## What to work on
Quote exactly and only this range of lines in the data below: the line that holds "BDepartment of Zoology, Oregon" to the line that holds "CCorresponding author. Email: rics@bio.usyd.edu.au", both included.

======== Listed records

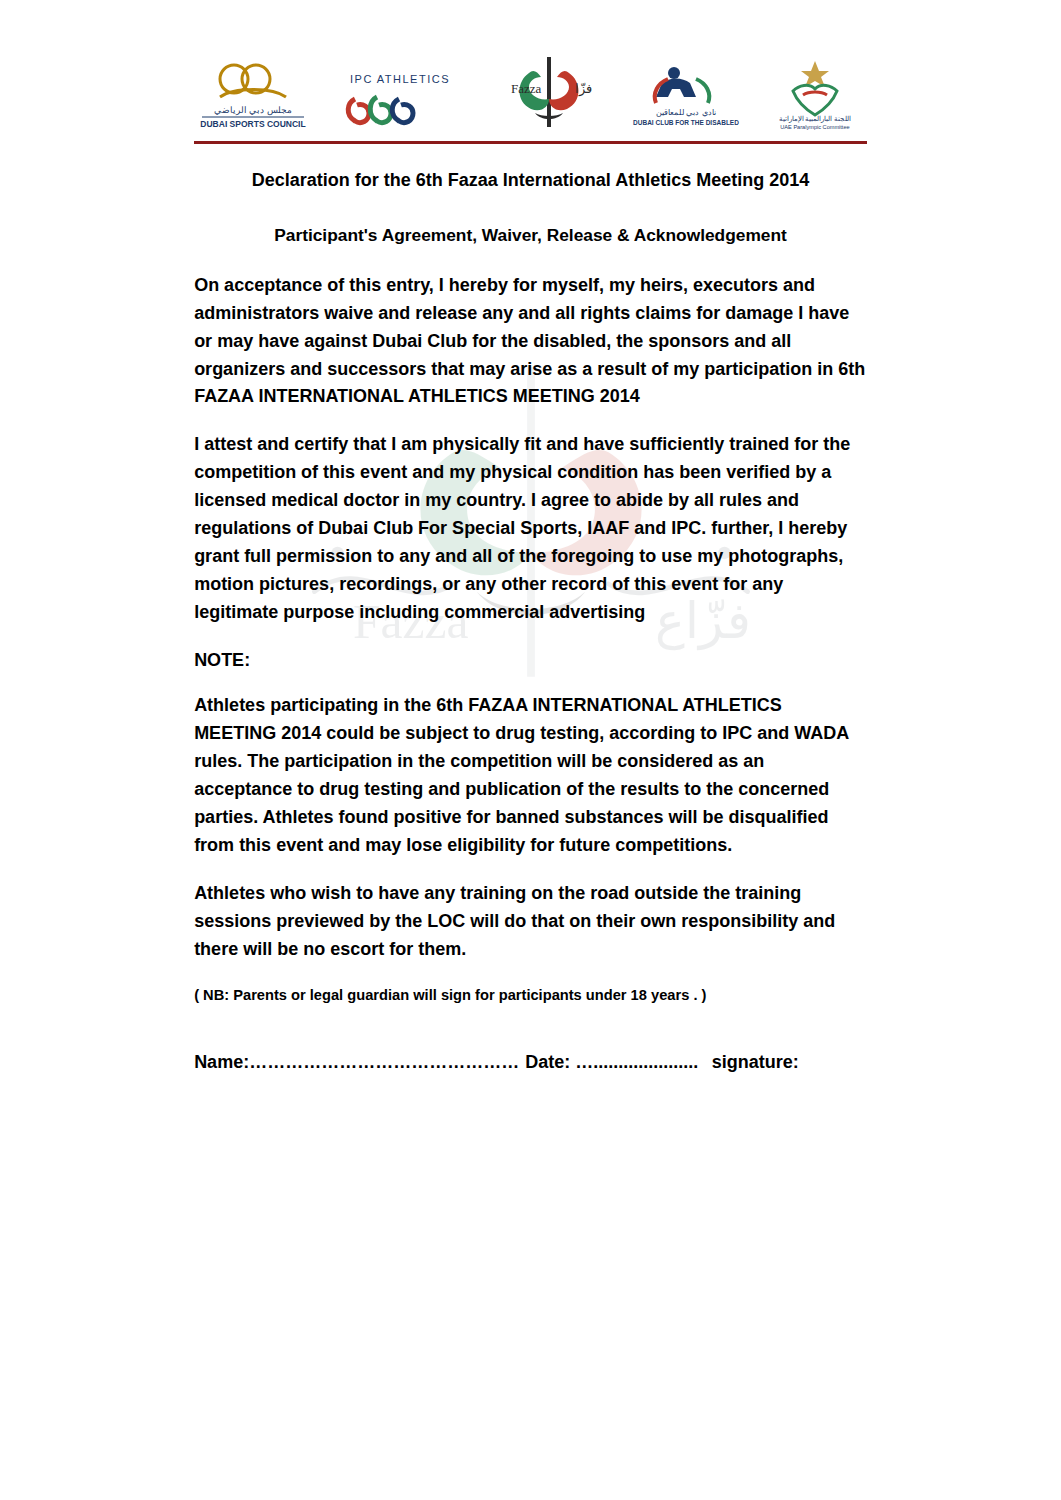Fazza فزّاع
مجلس دبي الرياضي DUBAI SPORTS COUNCIL
IPC ATHLETICS
Fazza فزّا
نادي دبي للمعاقين DUBAI CLUB FOR THE DISABLED
اللجنة البارالمبية الإماراتية UAE Paralympic Committee
Declaration for the 6th Fazaa International Athletics Meeting 2014
Participant's Agreement, Waiver, Release & Acknowledgement
On acceptance of this entry, I hereby for myself, my heirs, executors and administrators waive and release any and all rights claims for damage I have or may have against Dubai Club for the disabled, the sponsors and all organizers and successors that may arise as a result of my participation in 6th FAZAA INTERNATIONAL ATHLETICS MEETING 2014
I attest and certify that I am physically fit and have sufficiently trained for the competition of this event and my physical condition has been verified by a licensed medical doctor in my country. I agree to abide by all rules and regulations of Dubai Club For Special Sports, IAAF and IPC. further, I hereby grant full permission to any and all of the foregoing to use my photographs, motion pictures, recordings, or any other record of this event for any legitimate purpose including commercial advertising
NOTE:
Athletes participating in the 6th FAZAA INTERNATIONAL ATHLETICS MEETING 2014 could be subject to drug testing, according to IPC and WADA rules. The participation in the competition will be considered as an acceptance to drug testing and publication of the results to the concerned parties. Athletes found positive for banned substances will be disqualified from this event and may lose eligibility for future competitions.
Athletes who wish to have any training on the road outside the training sessions previewed by the LOC will do that on their own responsibility and there will be no escort for them.
( NB: Parents or legal guardian will sign for participants under 18 years . )
Name:……………………………………… Date: …..................... signature:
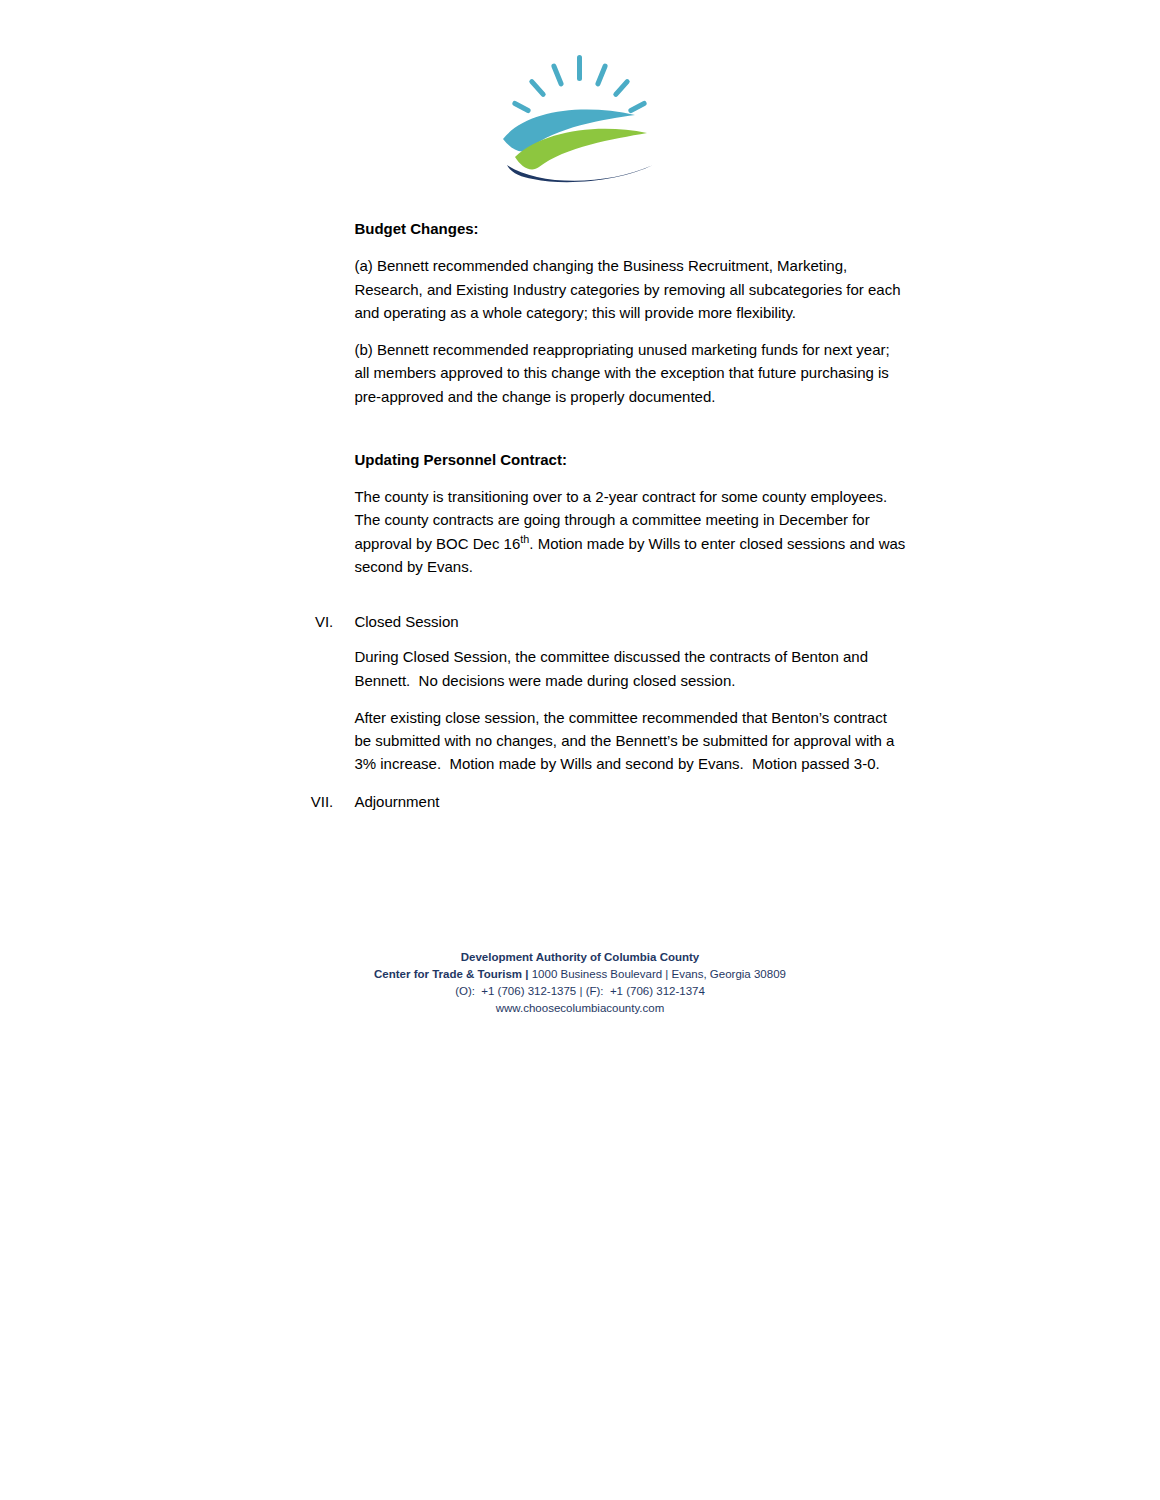Budget Changes:
(a) Bennett recommended changing the Business Recruitment, Marketing, Research, and Existing Industry categories by removing all subcategories for each and operating as a whole category; this will provide more flexibility.
(b) Bennett recommended reappropriating unused marketing funds for next year; all members approved to this change with the exception that future purchasing is pre-approved and the change is properly documented.
Updating Personnel Contract:
The county is transitioning over to a 2-year contract for some county employees. The county contracts are going through a committee meeting in December for approval by BOC Dec 16th. Motion made by Wills to enter closed sessions and was second by Evans.
VI. Closed Session
During Closed Session, the committee discussed the contracts of Benton and Bennett. No decisions were made during closed session.
After existing close session, the committee recommended that Benton’s contract be submitted with no changes, and the Bennett’s be submitted for approval with a 3% increase. Motion made by Wills and second by Evans. Motion passed 3-0.
VII. Adjournment
Development Authority of Columbia County
Center for Trade & Tourism | 1000 Business Boulevard | Evans, Georgia 30809
(O): +1 (706) 312-1375 | (F): +1 (706) 312-1374
www.choosecolumbiacounty.com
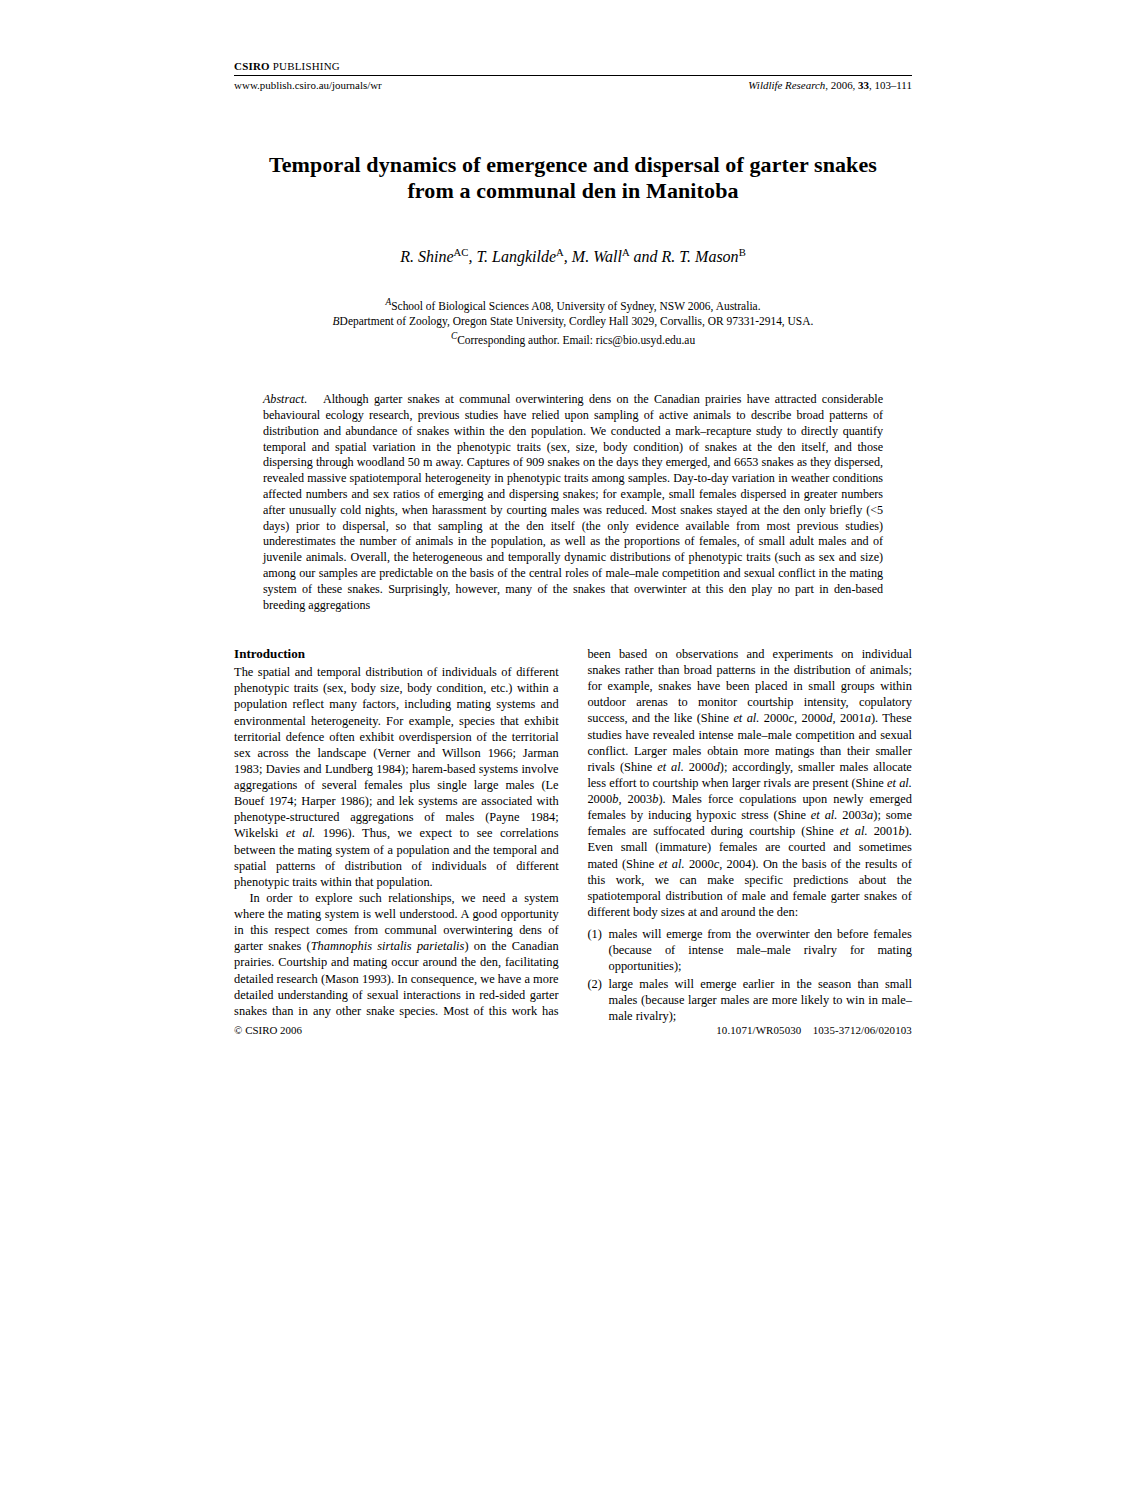CSIRO PUBLISHING
www.publish.csiro.au/journals/wr
Wildlife Research, 2006, 33, 103–111
Temporal dynamics of emergence and dispersal of garter snakes
from a communal den in Manitoba
R. ShineAC, T. LangkildeA, M. WallA and R. T. MasonB
ASchool of Biological Sciences A08, University of Sydney, NSW 2006, Australia.
BDepartment of Zoology, Oregon State University, Cordley Hall 3029, Corvallis, OR 97331-2914, USA.
CCorresponding author. Email: rics@bio.usyd.edu.au
Abstract. Although garter snakes at communal overwintering dens on the Canadian prairies have attracted considerable behavioural ecology research, previous studies have relied upon sampling of active animals to describe broad patterns of distribution and abundance of snakes within the den population. We conducted a mark–recapture study to directly quantify temporal and spatial variation in the phenotypic traits (sex, size, body condition) of snakes at the den itself, and those dispersing through woodland 50 m away. Captures of 909 snakes on the days they emerged, and 6653 snakes as they dispersed, revealed massive spatiotemporal heterogeneity in phenotypic traits among samples. Day-to-day variation in weather conditions affected numbers and sex ratios of emerging and dispersing snakes; for example, small females dispersed in greater numbers after unusually cold nights, when harassment by courting males was reduced. Most snakes stayed at the den only briefly (<5 days) prior to dispersal, so that sampling at the den itself (the only evidence available from most previous studies) underestimates the number of animals in the population, as well as the proportions of females, of small adult males and of juvenile animals. Overall, the heterogeneous and temporally dynamic distributions of phenotypic traits (such as sex and size) among our samples are predictable on the basis of the central roles of male–male competition and sexual conflict in the mating system of these snakes. Surprisingly, however, many of the snakes that overwinter at this den play no part in den-based breeding aggregations
Introduction
The spatial and temporal distribution of individuals of different phenotypic traits (sex, body size, body condition, etc.) within a population reflect many factors, including mating systems and environmental heterogeneity. For example, species that exhibit territorial defence often exhibit overdispersion of the territorial sex across the landscape (Verner and Willson 1966; Jarman 1983; Davies and Lundberg 1984); harem-based systems involve aggregations of several females plus single large males (Le Bouef 1974; Harper 1986); and lek systems are associated with phenotype-structured aggregations of males (Payne 1984; Wikelski et al. 1996). Thus, we expect to see correlations between the mating system of a population and the temporal and spatial patterns of distribution of individuals of different phenotypic traits within that population.
In order to explore such relationships, we need a system where the mating system is well understood. A good opportunity in this respect comes from communal overwintering dens of garter snakes (Thamnophis sirtalis parietalis) on the Canadian prairies. Courtship and mating occur around the den, facilitating detailed research (Mason 1993). In consequence, we have a more detailed understanding of sexual interactions in red-sided garter snakes than in any other snake species. Most of this work has been based on observations and experiments on individual snakes rather than broad patterns in the distribution of animals; for example, snakes have been placed in small groups within outdoor arenas to monitor courtship intensity, copulatory success, and the like (Shine et al. 2000c, 2000d, 2001a). These studies have revealed intense male–male competition and sexual conflict. Larger males obtain more matings than their smaller rivals (Shine et al. 2000d); accordingly, smaller males allocate less effort to courtship when larger rivals are present (Shine et al. 2000b, 2003b). Males force copulations upon newly emerged females by inducing hypoxic stress (Shine et al. 2003a); some females are suffocated during courtship (Shine et al. 2001b). Even small (immature) females are courted and sometimes mated (Shine et al. 2000c, 2004). On the basis of the results of this work, we can make specific predictions about the spatiotemporal distribution of male and female garter snakes of different body sizes at and around the den:
(1) males will emerge from the overwinter den before females (because of intense male–male rivalry for mating opportunities);
(2) large males will emerge earlier in the season than small males (because larger males are more likely to win in male–male rivalry);
© CSIRO 2006
10.1071/WR05030 1035-3712/06/020103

================

## Answer
BDepartment of Zoology, Oregon State University, Cordley Hall 3029, Corvallis, OR 97331-2914, USA.
CCorresponding author. Email: rics@bio.usyd.edu.au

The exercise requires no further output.